Storyteller’s Vagary

Q: How does an idea get developed?

A: In the dark with another idea rubbing up against it.

Q: How does an idea get developed?

A: One thought plus one notion equals One Idea. Take three or four Ideas, apply Heat and alchemically a story appears in the mist.

Q: How does an idea get developed?

A: Ideas + Heat = Story.

Not very helpful answers to an odd question. These are the sort of answers that I’ve read from several authors, the sort of thing that’s been frustrating as I have tried to grow as a storyteller. It doesn’t really mean any one thing and can be interpreted so many different ways that it’s ultimately meaningless. I’ve tried to relate what I do to percolating coffee, sauteeing vegetables, aging whiskey or fermenting wine. None of them have been good analogies and all have been even worse metaphors.

Dreams are part of the mix, to be sure. Anything that recycles or goes over an idea until it coheres is helpful. They’re not the most important thing because they’re irregular and for some reason I don’t always remember them. I can do the self-hypnotizing thing and try to remember them, and that works, but it’s not the most reliable thing I can do.

For me – and I’ve been struggling with how to tell you this – developing a notion into an Idea is kind of mystical. I know, it’s not all that helpful. Being truthful, going back to the Idea Still, it really is a mystery to me how an Idea gets turned into a story. It’s one part Interest, one part Need and who knows what else. What I can and will share with you below (and this is my fourth attempt at quantifying all this) are two things that I do to facilitate the mystical process.

WRITE IT DOWN

Easiest thing in the world to do, just put pen to paper and throw down whatever’s coming to me. I’ve got notebooks and scraps of paper everywhere. The best one is a spiral notebook divided into three sections of about sixty pages each and it’s half full of scribblings about this and that. When I use one of the ideas or notions there, I cross it off.

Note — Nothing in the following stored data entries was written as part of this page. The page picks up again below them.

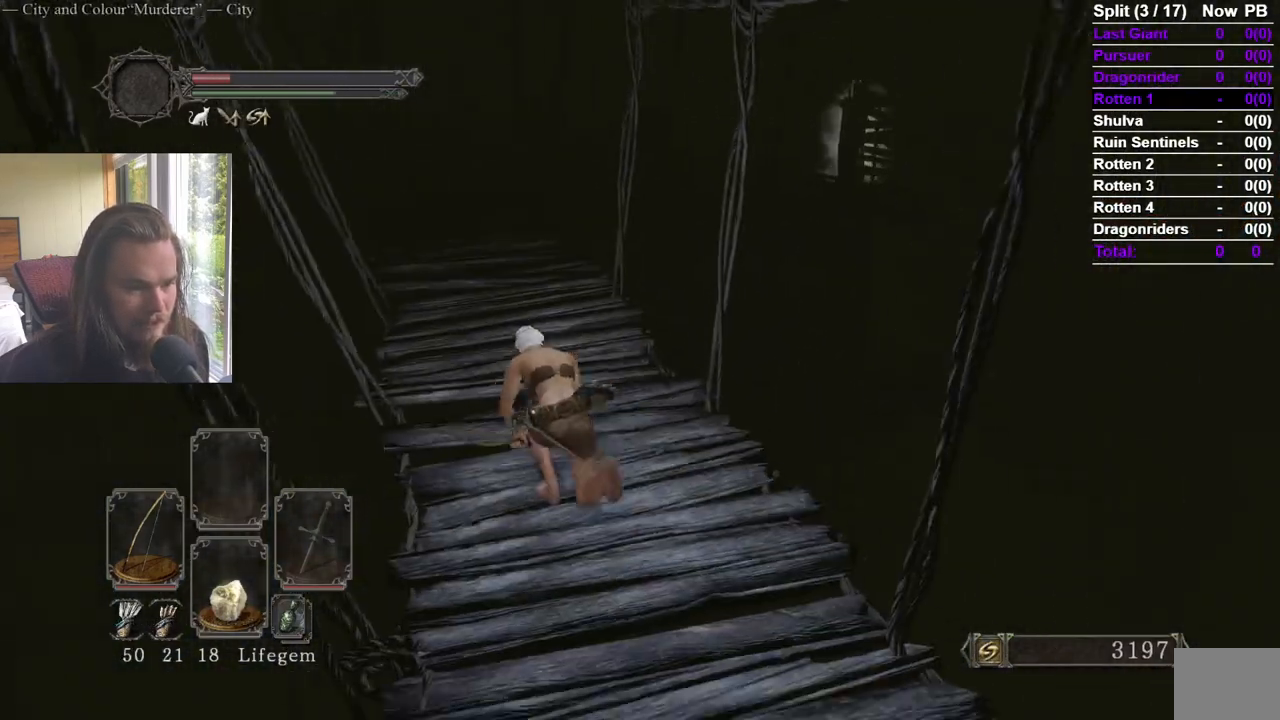
Gameplay with a controller (Xbox layout); each line is a JSON object with the inputs held at the frame after it (dt_ms = milliseconds from this image to that frame). "events" lists button and stick changes between this image and that frame as [ms after this image, input, new state], when the widget could be followed in between.
{"dt_ms": 500, "buttons": ["B"], "left_stick": "up", "right_stick": "center", "events": [[434, "right_stick", "center"]]}
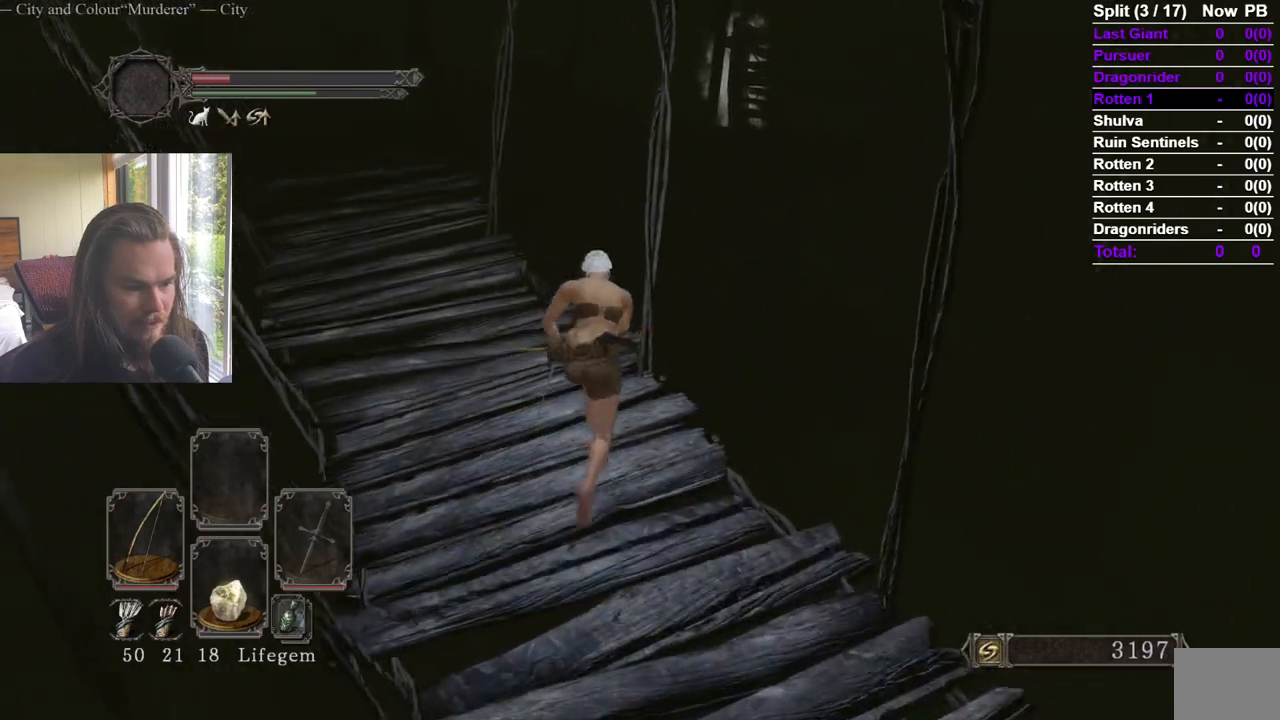
{"dt_ms": 501, "buttons": [], "left_stick": "up", "right_stick": "center", "events": [[100, "L3", "down"], [284, "L3", "up"], [317, "B", "up"]]}
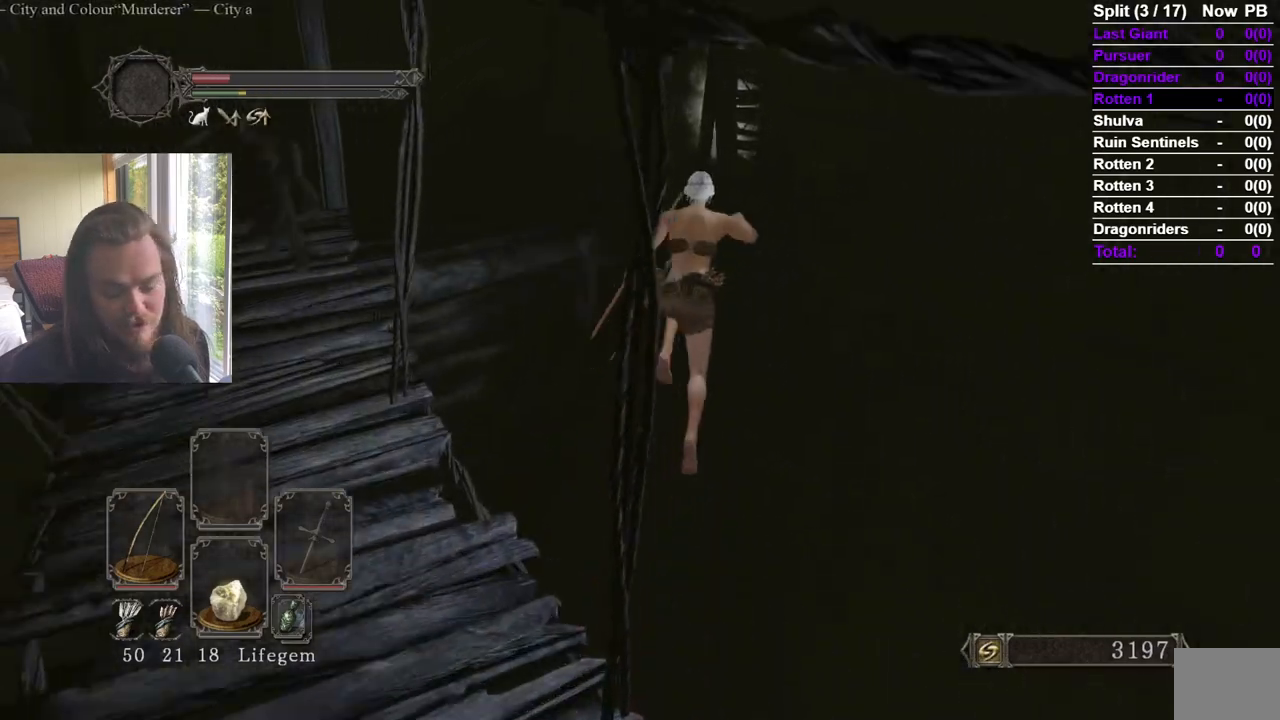
{"dt_ms": 500, "buttons": [], "left_stick": "up", "right_stick": "center", "events": [[33, "right_stick", "down"], [200, "right_stick", "center"]]}
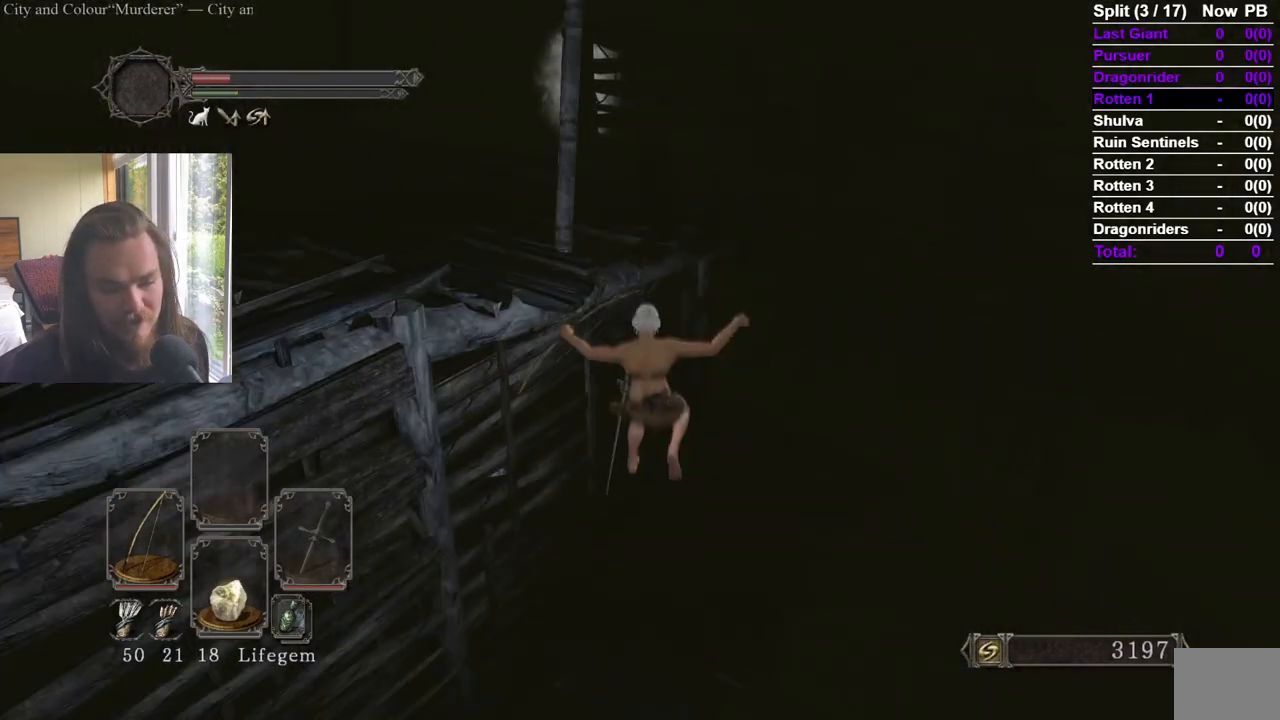
{"dt_ms": 985, "buttons": [], "left_stick": "down-left", "right_stick": "right", "events": [[34, "right_stick", "down-right"], [184, "right_stick", "center"], [334, "left_stick", "up-left"], [451, "left_stick", "left"], [718, "right_stick", "right"], [801, "left_stick", "down-left"], [834, "right_stick", "center"], [935, "right_stick", "right"]]}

Writing things down solidifies them in my mind. I’ve got so many things vying for my attention in my head that if I tried to hold on to things in there alone I wouldn’t be able to access them. I know some writers can do that, I can’t. I have to write things down.

WALK IT OUT

The best thing I can do for my writing is to exercise on a regular basis. My favorite thing to do is take a three-mile powerwalk first thing in the morning before the chickens are up. That part of the day where the city is just waking up and the possibilities of the day are endless is where I get a good chunk of thinking done. I often come home from that walk with an insight into the story I’m working on. I’ve solved plot problems, work problems and any number of other things on that walk.

I can’t emphasize enough how important exercise is to a writer. You have to move your body to stimulate your mind. It’s science, look it up. The data is there.

It’s difficult to synthesize what I do into five or six hundred words. I hope that the more I think about it, the more I walk it out, I’ll be able to give a more concise and satisfying answer. Maybe not though. Perhaps it’s best that some things are more mysterious than others, yeah?

Jason Arnett is a storyteller living in Kansas and writing in the plains of the fantastic. Some of his work can be found at www.jasonarnett.com

2 Comments

  • Nancy Cayton Myers says:

    So true about exercise! I don’t think I’ve ever taken that into account in terms of the writing. But after coming off a truly bad sick spell and not being able to (either one!), I see how much it really does feed so much in life, how it’s all connected; more than we can even know…

  • Ted Boone says:

    I agree that simple exercise is great for generating ideas. The more mindless the activity the better, as far as I’m concerned.